The interesting part of the above is the process of maintaining bodily affect. This is handled through a number of competing controller processes, each of which is jockeying to try to maintain some constraint (shoulders back, spine twisted halfway, etc.). These attitude signifiers continually shift in importance as the actor varies his mood and focus of attention. Because these constraints are always in competition with each other, at any moment in time they will settle into an optimal negotiated configuration that reflects the actor's internal process at that moment.

Below is a sequence of images from a simple rendering of an interactive scene played by two of these actors. Note how the body language of each actor shifts from moment to moment, to convey what that actor is emotionally expressing.
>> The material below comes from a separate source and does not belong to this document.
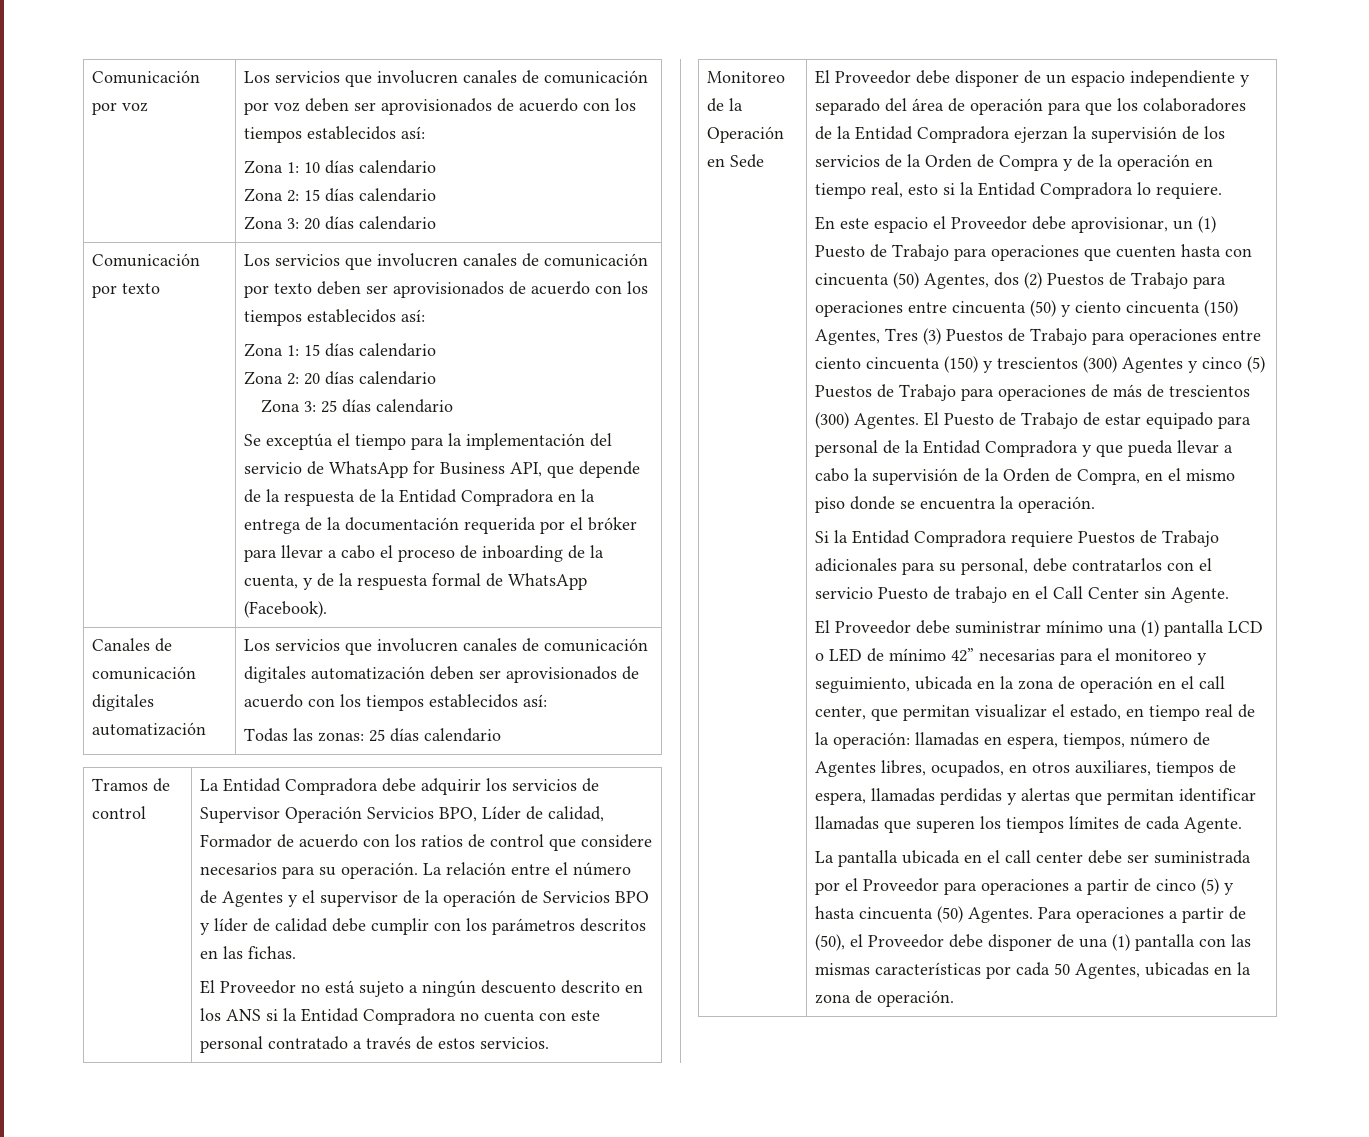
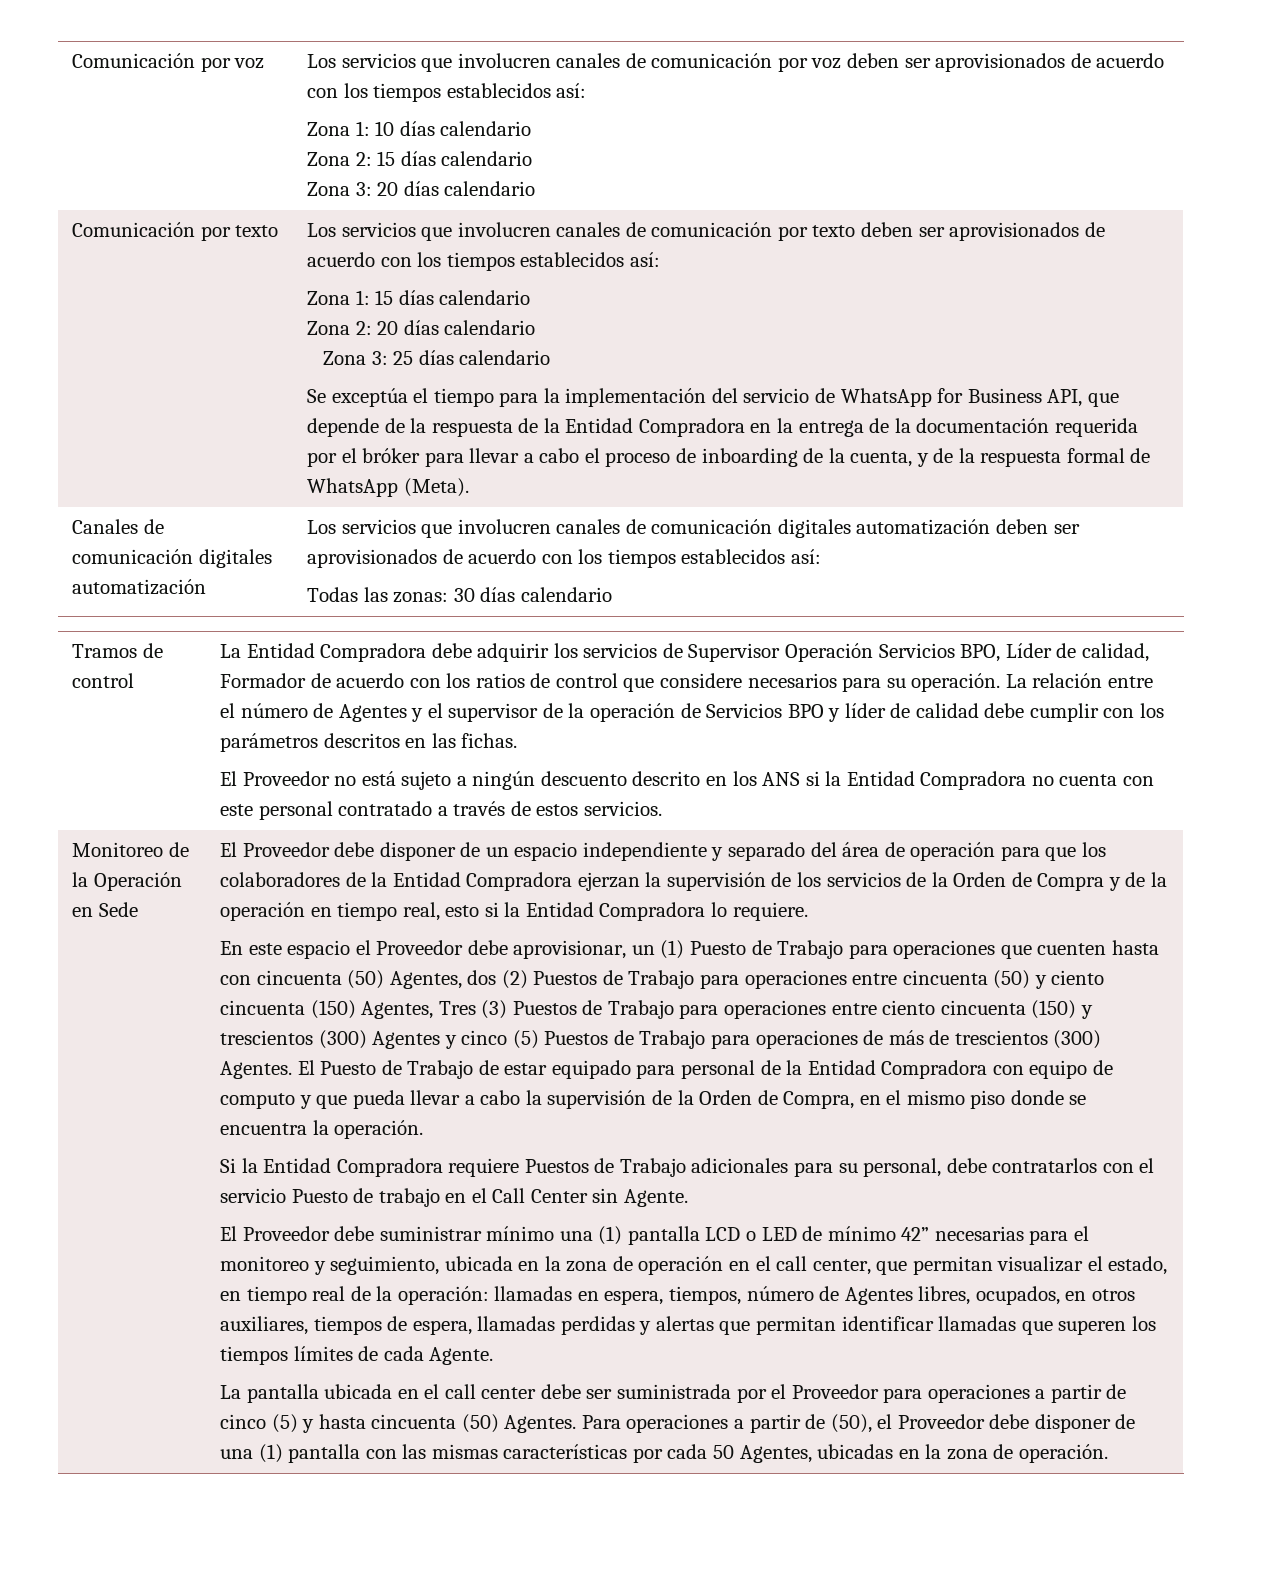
[244,601,328,618] (Facebook). -> [403,478,469,497] (Meta).
[369,729,386,742] 25 -> [453,588,475,602] 30
(1079, 448) none -> [992,1060,1113,1079] [220,1093,296,1109] con equipo de computo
This style of actor can change the nature of how interactive narratives are structured. It becomes much more important to create to think of the actor's inner process when creating the narrative, then it would be in the typical computer games of today. Even simple operations such as reaching for an object or turning to look at another actor can become infused with meaning, since the actor is constantly making little adjustments in pose and body language to "sell" an interior emotion.

It becomes possible for the same action to convey such higher level ideas as being in love, encountering one's natural enemy, being in a sacred place, or even just having had a great breakfast.

One key to fully exploiting this approach for creating psychologically compelling interactive narratives will be to allow different kinds of authors to work in complementary layers. At the bottom layer is the enabling technology, which allows actors to convey believable personality and body language within a real-time game engine. Above this is the set of choices that defines a particular actor. The next layer up is the set of choices that defines a particular character.

We anticipate that there will be three distinct kinds of people who will be interacting with these actors. The first could be called professional actor builders. They will actually dig down and create the body language, particular pauses and hesitations, quirks of movement, that enable an actor to "sell" a character. Then there are power users, who do not go as deep as professional actor builders, but can develop new moves and routines, working in a higher abstraction layer. Finally, there will be most users, who will function as directors.

 

What comes next? The key is to get We are currently getting the actor simulation to work within the Unreal engine. This will allow these actors to be used in Machinima movies. Ultimately, we would like to enable a genre that has some of the richness of The SIMS, but with much more expressivity and personality in its characters.